• _WHAT YOU HAVE TO DO_
Reproduce verbatim every line from the one that includes "roll_deg: +0.3" to the closing line of the entries; omit everything before it.

• _DATASET RECORDS_
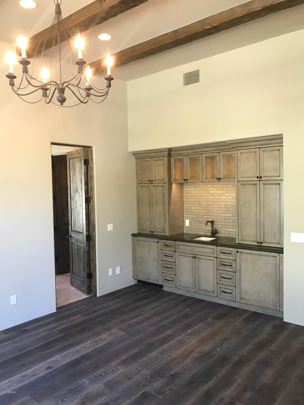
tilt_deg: +0.3
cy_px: 202
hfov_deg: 49.7
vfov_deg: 63.4
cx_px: 152
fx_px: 328
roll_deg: +0.3
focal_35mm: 28
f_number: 1.8
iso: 40
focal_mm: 3.99
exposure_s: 1/24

• _WRITTEN REPLY_
roll_deg: +0.3
focal_35mm: 28
f_number: 1.8
iso: 40
focal_mm: 3.99
exposure_s: 1/24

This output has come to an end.